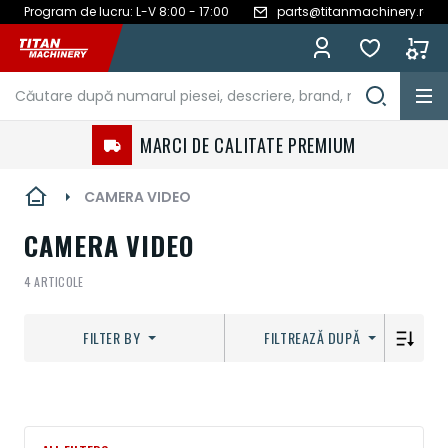
Program de lucru: L-V 8:00 - 17:00
parts@titanmachinery.ro
Mergeți
la
Conținut
MARCI DE CALITATE PREMIUM
CAMERA VIDEO
CAMERA VIDEO
4
ARTICOLE
FILTER BY
FILTREAZĂ DUPĂ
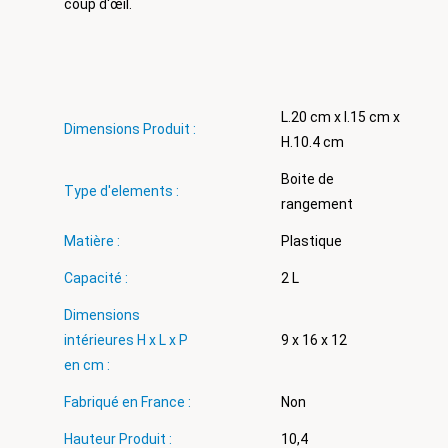
coup d'œil.
L.20 cm x l.15 cm x
Dimensions Produit :
H.10.4 cm
Boite de
Type d'elements :
rangement
Matière :
Plastique
Capacité :
2 L
Dimensions
intérieures H x L x P
9 x 16 x 12
en cm :
Fabriqué en France :
Non
Hauteur Produit :
10,4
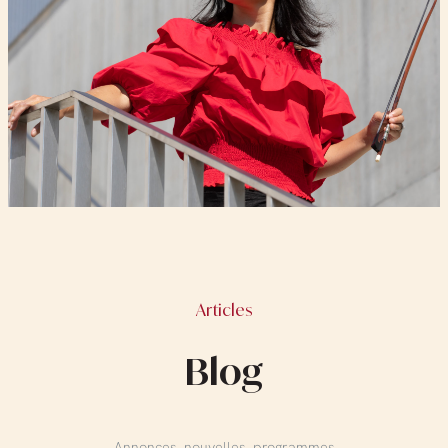
Articles
Blog
Annonces, nouvelles, programmes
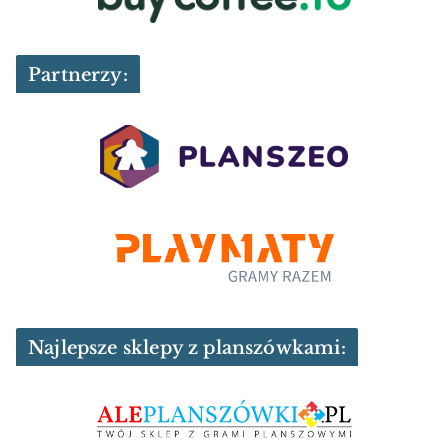
Partnerzy:
Najlepsze sklepy z planszówkami:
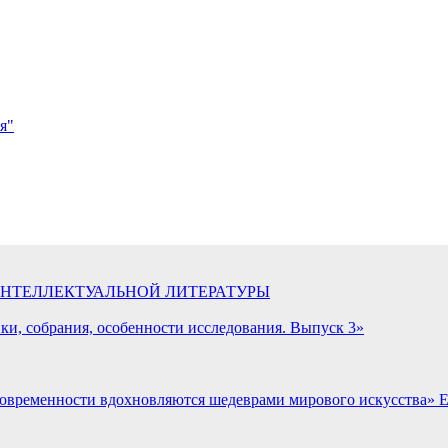
я"
ИНТЕЛЛЕКТУАЛЬНОЙ ЛИТЕРАТУРЫ
ики, собрания, особенности исследования. Выпуск 3»
современности вдохновляются шедеврами мирового искусства» Е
════════════════════
JOB ITEM: Extract the text read from each of the five entries above, line for line and without changes. Leave the pictures out of your answer.

OUTPUT OF THE EXERCISE:
Program de lucru: L-V 8:00 - 17:00
parts@titanmachinery.ro
Mergeți
la
Conținut
MARCI DE CALITATE PREMIUM
CAMERA VIDEO
CAMERA VIDEO
4
ARTICOLE
FILTER BY
FILTREAZĂ DUPĂ
coup d'œil.
L.20 cm x l.15 cm x
Dimensions Produit :
H.10.4 cm
Boite de
Type d'elements :
rangement
Matière :
Plastique
Capacité :
2 L
Dimensions
intérieures H x L x P
9 x 16 x 12
en cm :
Fabriqué en France :
Non
Hauteur Produit :
10,4
Articles
Blog
Annonces, nouvelles, programmes
Partnerzy:
Najlepsze sklepy z planszówkami:
я"
ИНТЕЛЛЕКТУАЛЬНОЙ ЛИТЕРАТУРЫ
ики, собрания, особенности исследования. Выпуск 3»
современности вдохновляются шедеврами мирового искусства» Е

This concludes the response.